** Problem statement **
For this exercise, reproduce the entries below exactly, but only from the line containing "M523,507L627,513L623,573L618,616L574,610L579,524L519,519Z" through the line containing "M927,453L951,676L979,672L992,674", both included.

** Stored items **
++++++++++++++++++++

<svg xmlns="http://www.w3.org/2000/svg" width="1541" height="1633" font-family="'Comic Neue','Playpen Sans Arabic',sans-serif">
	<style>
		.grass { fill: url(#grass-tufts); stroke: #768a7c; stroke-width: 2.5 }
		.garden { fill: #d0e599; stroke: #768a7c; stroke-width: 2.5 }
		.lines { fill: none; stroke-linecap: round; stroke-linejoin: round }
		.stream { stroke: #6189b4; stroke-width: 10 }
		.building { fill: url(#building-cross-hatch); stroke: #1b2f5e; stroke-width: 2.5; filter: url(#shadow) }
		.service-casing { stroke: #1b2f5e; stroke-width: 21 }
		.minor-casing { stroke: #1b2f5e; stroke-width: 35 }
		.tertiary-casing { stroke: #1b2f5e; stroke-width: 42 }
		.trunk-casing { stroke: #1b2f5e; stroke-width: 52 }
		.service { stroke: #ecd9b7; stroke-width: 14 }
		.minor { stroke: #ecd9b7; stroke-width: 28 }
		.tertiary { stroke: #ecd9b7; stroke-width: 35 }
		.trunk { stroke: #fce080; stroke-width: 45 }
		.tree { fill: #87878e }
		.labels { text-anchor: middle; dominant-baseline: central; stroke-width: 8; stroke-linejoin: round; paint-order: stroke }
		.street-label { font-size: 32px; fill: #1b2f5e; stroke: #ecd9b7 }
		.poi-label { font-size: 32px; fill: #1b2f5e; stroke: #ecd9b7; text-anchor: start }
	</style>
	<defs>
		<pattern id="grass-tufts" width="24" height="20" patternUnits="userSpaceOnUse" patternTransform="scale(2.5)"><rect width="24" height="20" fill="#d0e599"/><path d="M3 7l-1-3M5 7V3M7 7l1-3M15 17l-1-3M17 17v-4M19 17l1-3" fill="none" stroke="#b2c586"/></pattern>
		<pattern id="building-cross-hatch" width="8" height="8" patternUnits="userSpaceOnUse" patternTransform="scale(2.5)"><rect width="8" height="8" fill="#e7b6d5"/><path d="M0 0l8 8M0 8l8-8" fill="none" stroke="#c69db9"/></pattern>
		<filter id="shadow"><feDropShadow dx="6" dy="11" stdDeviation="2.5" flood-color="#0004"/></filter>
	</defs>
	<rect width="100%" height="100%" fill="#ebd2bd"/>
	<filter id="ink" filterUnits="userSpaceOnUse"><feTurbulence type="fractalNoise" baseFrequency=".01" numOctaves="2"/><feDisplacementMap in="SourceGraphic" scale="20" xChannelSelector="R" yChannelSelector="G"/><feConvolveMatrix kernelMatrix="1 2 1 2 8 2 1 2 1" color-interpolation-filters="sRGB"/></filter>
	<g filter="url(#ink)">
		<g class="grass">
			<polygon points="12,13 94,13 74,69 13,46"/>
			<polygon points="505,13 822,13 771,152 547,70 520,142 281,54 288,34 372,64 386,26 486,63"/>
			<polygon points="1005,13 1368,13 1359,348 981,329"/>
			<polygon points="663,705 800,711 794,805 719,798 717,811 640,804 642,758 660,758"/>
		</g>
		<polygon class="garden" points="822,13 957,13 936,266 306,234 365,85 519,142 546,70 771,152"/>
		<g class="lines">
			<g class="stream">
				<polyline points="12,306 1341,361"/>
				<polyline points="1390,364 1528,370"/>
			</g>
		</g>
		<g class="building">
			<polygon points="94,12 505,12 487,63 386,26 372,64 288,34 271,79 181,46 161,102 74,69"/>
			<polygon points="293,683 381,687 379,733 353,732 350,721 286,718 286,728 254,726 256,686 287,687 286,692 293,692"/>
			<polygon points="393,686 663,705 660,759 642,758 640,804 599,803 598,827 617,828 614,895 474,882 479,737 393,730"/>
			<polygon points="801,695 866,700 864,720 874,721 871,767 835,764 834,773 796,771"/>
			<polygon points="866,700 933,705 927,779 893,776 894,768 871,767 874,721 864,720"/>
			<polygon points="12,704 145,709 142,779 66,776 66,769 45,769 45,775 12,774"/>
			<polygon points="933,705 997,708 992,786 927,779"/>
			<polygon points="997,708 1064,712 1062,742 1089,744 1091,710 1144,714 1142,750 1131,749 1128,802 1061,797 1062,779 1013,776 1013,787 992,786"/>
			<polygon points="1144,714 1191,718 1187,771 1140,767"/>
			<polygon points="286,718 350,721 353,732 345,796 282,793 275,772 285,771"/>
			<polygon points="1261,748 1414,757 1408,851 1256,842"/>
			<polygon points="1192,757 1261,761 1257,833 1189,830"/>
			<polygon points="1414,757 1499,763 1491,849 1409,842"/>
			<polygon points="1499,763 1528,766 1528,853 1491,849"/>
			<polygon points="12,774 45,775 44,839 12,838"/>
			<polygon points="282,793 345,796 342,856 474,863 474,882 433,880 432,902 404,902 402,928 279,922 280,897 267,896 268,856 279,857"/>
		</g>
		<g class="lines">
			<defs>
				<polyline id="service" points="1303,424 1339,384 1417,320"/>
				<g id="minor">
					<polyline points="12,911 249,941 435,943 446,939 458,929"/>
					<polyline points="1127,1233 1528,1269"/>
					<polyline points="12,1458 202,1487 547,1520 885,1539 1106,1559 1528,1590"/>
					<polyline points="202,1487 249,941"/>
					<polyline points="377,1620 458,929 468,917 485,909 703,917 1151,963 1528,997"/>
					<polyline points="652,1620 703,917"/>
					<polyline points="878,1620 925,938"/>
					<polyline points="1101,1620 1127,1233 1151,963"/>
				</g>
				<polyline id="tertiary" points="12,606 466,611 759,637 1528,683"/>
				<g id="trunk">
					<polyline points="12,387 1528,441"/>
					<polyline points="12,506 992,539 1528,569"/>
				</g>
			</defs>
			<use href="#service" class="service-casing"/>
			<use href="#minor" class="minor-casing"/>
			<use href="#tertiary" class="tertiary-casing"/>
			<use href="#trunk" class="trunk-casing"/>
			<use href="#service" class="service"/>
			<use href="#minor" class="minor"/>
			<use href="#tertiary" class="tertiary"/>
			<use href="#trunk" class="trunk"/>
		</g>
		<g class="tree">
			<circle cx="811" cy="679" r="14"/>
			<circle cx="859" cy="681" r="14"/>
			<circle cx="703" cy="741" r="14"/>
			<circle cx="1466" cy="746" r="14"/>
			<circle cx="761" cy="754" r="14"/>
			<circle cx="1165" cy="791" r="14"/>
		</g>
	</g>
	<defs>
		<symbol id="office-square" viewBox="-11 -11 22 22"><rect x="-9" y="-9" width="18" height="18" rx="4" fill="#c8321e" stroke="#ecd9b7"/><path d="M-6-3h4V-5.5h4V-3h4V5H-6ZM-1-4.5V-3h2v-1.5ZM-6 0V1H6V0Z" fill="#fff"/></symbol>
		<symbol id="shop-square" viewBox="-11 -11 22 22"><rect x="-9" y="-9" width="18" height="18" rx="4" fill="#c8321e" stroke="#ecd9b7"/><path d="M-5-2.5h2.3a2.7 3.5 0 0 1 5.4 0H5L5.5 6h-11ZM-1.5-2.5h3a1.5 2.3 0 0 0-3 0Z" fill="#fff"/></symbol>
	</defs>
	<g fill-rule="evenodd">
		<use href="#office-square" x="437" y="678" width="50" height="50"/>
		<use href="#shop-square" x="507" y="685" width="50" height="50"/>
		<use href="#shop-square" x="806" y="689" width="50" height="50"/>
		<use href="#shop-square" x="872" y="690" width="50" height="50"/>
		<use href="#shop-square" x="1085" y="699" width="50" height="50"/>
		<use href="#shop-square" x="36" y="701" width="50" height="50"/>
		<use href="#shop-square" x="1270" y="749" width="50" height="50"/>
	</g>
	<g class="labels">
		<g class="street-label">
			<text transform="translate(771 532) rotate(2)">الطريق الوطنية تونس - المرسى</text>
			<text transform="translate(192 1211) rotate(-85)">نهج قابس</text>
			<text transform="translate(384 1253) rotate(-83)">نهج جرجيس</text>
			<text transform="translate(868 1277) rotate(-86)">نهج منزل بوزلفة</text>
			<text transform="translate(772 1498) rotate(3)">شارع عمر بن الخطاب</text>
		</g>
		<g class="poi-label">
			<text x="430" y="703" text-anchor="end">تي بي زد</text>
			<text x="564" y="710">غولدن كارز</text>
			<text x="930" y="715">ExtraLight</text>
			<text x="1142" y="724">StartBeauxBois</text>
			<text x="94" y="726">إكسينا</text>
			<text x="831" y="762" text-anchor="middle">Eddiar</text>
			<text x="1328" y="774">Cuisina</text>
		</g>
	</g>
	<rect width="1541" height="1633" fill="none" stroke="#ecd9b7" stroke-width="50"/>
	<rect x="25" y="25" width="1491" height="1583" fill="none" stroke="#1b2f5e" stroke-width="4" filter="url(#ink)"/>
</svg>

++++++++++++++++++++

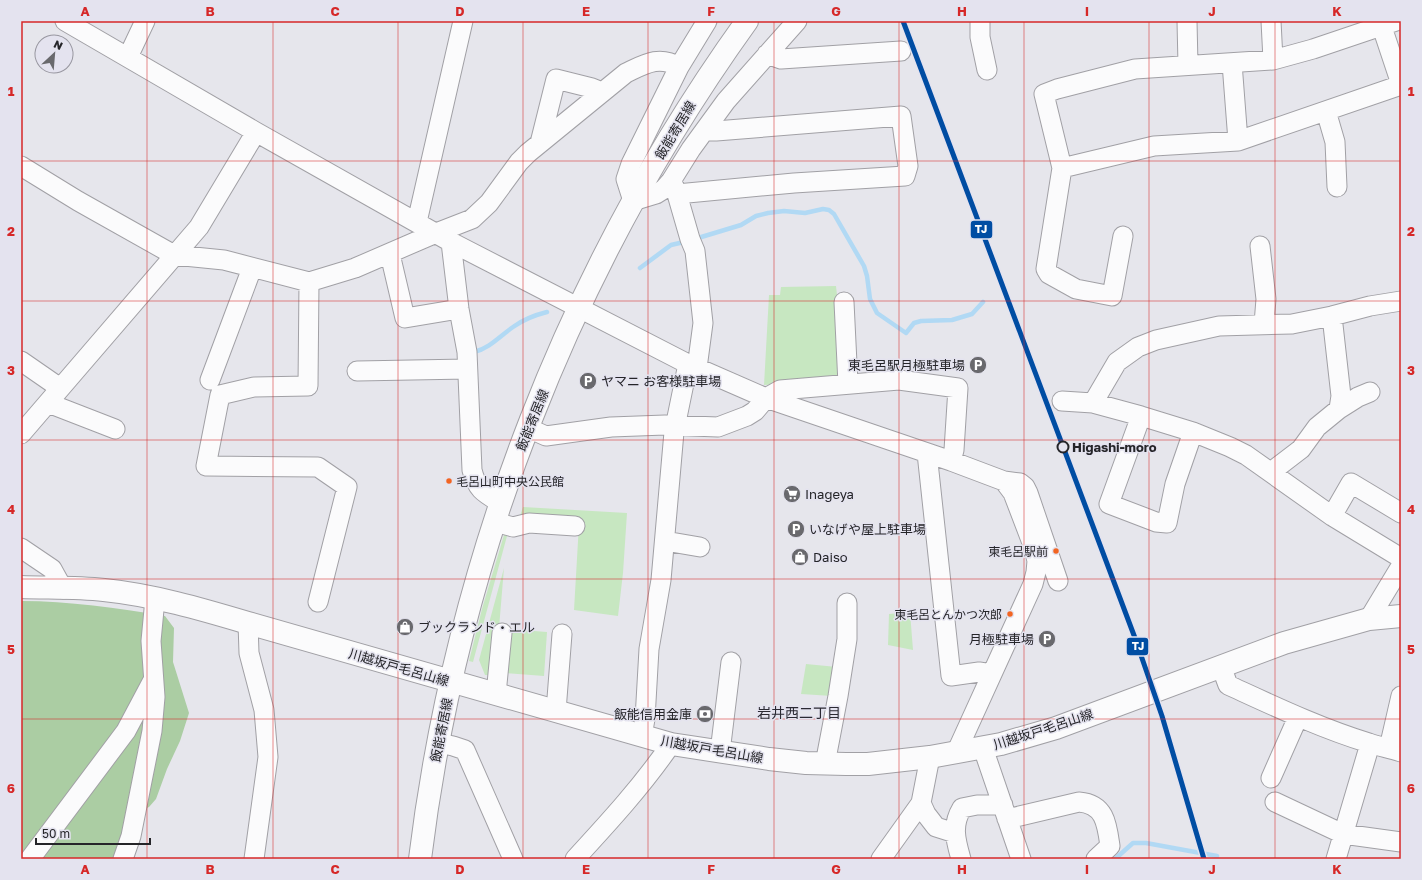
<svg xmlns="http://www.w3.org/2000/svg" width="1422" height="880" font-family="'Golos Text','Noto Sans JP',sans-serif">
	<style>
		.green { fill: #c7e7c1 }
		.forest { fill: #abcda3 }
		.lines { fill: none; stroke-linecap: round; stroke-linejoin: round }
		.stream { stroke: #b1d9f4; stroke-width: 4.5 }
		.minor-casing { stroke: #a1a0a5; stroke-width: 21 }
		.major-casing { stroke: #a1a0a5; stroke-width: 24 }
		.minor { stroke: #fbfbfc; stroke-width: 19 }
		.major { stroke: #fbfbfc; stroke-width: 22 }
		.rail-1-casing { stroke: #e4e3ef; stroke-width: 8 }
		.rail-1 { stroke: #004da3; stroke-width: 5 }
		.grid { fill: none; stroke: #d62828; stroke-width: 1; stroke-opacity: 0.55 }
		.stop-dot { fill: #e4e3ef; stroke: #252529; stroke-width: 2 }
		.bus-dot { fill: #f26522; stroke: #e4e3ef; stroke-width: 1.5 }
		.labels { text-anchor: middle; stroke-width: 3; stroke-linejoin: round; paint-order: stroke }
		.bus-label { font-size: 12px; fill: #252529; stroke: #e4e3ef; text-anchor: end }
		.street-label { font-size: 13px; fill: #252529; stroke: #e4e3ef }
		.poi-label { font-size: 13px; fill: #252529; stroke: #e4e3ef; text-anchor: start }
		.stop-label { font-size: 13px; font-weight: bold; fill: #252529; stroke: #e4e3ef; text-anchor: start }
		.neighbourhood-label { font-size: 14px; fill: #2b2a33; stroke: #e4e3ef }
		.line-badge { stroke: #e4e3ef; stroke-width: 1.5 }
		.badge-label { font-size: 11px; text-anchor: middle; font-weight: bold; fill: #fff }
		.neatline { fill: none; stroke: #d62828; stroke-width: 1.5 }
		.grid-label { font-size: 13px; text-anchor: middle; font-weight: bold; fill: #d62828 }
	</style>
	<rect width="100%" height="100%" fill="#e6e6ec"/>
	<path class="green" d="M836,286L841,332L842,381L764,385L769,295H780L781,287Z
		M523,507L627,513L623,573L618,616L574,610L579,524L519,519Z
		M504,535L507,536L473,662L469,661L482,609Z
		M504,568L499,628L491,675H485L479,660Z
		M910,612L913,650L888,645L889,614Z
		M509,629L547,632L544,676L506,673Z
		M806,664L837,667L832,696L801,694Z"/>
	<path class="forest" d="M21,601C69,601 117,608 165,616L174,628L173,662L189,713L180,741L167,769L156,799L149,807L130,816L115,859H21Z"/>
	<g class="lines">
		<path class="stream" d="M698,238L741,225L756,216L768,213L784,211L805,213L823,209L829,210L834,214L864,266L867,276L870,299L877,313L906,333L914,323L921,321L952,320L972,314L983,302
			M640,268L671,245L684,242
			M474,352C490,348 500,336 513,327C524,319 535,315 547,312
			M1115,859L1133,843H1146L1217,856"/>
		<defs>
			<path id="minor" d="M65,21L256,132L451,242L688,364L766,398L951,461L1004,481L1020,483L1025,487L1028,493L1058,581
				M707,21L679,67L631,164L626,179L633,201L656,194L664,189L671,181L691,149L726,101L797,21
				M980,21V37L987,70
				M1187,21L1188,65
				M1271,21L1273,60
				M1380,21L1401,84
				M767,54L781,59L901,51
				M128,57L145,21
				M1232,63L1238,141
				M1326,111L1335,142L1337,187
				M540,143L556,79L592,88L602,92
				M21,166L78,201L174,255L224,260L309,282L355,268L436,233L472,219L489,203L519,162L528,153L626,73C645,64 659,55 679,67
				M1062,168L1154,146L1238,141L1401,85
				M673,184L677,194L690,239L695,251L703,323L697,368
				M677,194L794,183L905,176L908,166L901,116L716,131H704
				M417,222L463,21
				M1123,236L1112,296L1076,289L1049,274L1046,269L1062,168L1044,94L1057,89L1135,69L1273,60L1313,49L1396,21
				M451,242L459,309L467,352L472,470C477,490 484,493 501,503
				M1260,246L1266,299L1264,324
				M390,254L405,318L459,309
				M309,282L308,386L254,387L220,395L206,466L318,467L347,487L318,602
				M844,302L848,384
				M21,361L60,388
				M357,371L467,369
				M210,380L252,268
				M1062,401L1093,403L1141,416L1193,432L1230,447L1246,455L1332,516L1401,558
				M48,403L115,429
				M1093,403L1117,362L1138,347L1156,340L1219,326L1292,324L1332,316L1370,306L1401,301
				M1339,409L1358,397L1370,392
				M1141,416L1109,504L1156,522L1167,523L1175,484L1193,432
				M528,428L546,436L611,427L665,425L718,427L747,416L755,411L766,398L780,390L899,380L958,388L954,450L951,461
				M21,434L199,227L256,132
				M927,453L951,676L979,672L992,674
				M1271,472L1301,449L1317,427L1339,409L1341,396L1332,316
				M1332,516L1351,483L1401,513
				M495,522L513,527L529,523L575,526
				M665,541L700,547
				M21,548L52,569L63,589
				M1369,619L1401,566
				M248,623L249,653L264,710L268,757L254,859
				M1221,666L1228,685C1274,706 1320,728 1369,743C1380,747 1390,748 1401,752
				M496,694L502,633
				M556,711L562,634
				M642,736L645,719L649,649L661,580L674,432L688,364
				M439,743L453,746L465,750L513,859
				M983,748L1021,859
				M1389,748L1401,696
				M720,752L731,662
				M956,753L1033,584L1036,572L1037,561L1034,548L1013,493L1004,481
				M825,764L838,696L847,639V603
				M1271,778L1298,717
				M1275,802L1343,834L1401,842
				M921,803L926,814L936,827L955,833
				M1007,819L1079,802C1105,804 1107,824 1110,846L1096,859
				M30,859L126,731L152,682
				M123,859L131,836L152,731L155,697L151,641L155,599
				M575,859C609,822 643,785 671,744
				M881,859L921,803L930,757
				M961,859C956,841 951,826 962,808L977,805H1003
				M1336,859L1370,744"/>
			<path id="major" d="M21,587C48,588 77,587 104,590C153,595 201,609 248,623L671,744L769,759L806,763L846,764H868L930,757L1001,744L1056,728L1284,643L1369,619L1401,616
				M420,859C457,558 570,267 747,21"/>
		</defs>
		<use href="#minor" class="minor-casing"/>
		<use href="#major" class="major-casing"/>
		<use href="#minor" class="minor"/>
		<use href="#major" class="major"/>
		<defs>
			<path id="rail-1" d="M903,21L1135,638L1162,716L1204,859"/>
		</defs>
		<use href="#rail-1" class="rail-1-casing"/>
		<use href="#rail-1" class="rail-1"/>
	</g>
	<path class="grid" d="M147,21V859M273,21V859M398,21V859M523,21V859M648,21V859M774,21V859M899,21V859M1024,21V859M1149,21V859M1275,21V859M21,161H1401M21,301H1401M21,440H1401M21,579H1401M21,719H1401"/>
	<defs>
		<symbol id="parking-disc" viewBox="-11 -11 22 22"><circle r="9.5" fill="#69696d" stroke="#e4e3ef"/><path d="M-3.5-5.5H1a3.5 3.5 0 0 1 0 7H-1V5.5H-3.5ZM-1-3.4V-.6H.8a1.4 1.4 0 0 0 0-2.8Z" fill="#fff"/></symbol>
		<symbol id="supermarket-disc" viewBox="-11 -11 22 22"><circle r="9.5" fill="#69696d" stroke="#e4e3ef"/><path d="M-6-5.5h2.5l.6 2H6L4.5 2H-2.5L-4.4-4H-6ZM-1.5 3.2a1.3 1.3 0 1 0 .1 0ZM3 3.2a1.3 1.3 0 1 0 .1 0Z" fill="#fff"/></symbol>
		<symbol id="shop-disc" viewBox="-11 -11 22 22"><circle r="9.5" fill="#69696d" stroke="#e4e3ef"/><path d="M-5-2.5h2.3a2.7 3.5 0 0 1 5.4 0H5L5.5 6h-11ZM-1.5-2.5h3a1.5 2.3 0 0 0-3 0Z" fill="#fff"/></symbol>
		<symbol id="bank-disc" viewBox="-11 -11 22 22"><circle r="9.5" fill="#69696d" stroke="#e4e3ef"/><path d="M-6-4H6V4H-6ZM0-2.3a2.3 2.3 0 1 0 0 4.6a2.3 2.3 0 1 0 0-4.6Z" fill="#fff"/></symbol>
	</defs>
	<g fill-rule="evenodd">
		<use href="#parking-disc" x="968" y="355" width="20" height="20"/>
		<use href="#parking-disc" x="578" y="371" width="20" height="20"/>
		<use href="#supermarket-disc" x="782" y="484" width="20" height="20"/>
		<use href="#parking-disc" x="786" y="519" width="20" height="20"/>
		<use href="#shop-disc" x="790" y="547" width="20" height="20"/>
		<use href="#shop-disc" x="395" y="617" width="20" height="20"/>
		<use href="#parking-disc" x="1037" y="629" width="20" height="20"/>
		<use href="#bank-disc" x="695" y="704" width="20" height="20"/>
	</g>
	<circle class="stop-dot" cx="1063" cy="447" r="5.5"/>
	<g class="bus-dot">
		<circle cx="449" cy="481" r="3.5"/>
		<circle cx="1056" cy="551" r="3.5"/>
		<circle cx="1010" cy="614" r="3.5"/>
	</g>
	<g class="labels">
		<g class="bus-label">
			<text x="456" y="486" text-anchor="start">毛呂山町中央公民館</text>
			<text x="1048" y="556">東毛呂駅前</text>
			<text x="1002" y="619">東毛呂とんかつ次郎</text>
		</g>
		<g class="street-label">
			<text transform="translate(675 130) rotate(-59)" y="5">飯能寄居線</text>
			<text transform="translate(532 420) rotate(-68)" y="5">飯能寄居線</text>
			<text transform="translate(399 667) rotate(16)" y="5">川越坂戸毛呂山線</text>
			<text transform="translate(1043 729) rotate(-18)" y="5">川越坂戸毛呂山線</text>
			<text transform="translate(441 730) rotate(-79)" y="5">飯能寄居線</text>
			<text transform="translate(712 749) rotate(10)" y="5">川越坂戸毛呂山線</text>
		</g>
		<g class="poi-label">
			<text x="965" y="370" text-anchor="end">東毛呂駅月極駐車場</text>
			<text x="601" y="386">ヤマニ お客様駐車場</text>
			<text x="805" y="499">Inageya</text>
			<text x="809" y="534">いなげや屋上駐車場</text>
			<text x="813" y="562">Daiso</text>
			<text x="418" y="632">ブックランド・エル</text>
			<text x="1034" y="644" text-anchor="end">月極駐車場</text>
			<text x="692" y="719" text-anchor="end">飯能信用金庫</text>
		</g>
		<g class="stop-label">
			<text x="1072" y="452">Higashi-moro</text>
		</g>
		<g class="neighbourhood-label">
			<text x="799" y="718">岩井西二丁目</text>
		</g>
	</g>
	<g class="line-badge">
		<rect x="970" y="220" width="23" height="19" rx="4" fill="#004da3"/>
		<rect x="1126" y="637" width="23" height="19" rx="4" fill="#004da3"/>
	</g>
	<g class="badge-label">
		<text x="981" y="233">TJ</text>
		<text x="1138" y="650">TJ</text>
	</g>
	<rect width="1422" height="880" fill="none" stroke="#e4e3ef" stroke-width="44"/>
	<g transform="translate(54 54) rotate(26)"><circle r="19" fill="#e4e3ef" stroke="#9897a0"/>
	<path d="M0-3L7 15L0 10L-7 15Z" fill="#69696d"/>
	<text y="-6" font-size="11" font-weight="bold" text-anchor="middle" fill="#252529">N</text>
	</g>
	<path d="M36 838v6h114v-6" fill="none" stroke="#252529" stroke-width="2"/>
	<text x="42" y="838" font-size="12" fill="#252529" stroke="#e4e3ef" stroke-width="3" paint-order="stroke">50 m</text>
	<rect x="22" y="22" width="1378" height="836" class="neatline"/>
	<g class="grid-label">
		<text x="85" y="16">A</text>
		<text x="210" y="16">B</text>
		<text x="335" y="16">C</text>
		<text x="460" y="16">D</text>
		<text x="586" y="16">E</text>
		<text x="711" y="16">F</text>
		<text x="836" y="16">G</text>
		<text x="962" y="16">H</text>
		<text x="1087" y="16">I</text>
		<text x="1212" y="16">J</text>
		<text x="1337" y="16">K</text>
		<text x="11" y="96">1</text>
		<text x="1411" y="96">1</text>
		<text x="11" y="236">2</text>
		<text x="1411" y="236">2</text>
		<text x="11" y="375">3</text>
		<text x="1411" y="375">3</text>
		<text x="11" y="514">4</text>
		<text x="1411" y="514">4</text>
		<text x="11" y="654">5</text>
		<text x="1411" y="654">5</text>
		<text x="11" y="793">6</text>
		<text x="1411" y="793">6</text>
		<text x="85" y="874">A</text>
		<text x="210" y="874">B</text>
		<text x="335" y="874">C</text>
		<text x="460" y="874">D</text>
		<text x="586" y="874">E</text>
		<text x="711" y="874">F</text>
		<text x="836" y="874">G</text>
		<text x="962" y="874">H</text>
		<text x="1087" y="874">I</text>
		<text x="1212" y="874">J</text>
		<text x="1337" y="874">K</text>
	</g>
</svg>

++++++++++++++++++++

** Solution **
		M523,507L627,513L623,573L618,616L574,610L579,524L519,519Z
		M504,535L507,536L473,662L469,661L482,609Z
		M504,568L499,628L491,675H485L479,660Z
		M910,612L913,650L888,645L889,614Z
		M509,629L547,632L544,676L506,673Z
		M806,664L837,667L832,696L801,694Z"/>
	<path class="forest" d="M21,601C69,601 117,608 165,616L174,628L173,662L189,713L180,741L167,769L156,799L149,807L130,816L115,859H21Z"/>
	<g class="lines">
		<path class="stream" d="M698,238L741,225L756,216L768,213L784,211L805,213L823,209L829,210L834,214L864,266L867,276L870,299L877,313L906,333L914,323L921,321L952,320L972,314L983,302
			M640,268L671,245L684,242
			M474,352C490,348 500,336 513,327C524,319 535,315 547,312
			M1115,859L1133,843H1146L1217,856"/>
		<defs>
			<path id="minor" d="M65,21L256,132L451,242L688,364L766,398L951,461L1004,481L1020,483L1025,487L1028,493L1058,581
				M707,21L679,67L631,164L626,179L633,201L656,194L664,189L671,181L691,149L726,101L797,21
				M980,21V37L987,70
				M1187,21L1188,65
				M1271,21L1273,60
				M1380,21L1401,84
				M767,54L781,59L901,51
				M128,57L145,21
				M1232,63L1238,141
				M1326,111L1335,142L1337,187
				M540,143L556,79L592,88L602,92
				M21,166L78,201L174,255L224,260L309,282L355,268L436,233L472,219L489,203L519,162L528,153L626,73C645,64 659,55 679,67
				M1062,168L1154,146L1238,141L1401,85
				M673,184L677,194L690,239L695,251L703,323L697,368
				M677,194L794,183L905,176L908,166L901,116L716,131H704
				M417,222L463,21
				M1123,236L1112,296L1076,289L1049,274L1046,269L1062,168L1044,94L1057,89L1135,69L1273,60L1313,49L1396,21
				M451,242L459,309L467,352L472,470C477,490 484,493 501,503
				M1260,246L1266,299L1264,324
				M390,254L405,318L459,309
				M309,282L308,386L254,387L220,395L206,466L318,467L347,487L318,602
				M844,302L848,384
				M21,361L60,388
				M357,371L467,369
				M210,380L252,268
				M1062,401L1093,403L1141,416L1193,432L1230,447L1246,455L1332,516L1401,558
				M48,403L115,429
				M1093,403L1117,362L1138,347L1156,340L1219,326L1292,324L1332,316L1370,306L1401,301
				M1339,409L1358,397L1370,392
				M1141,416L1109,504L1156,522L1167,523L1175,484L1193,432
				M528,428L546,436L611,427L665,425L718,427L747,416L755,411L766,398L780,390L899,380L958,388L954,450L951,461
				M21,434L199,227L256,132
				M927,453L951,676L979,672L992,674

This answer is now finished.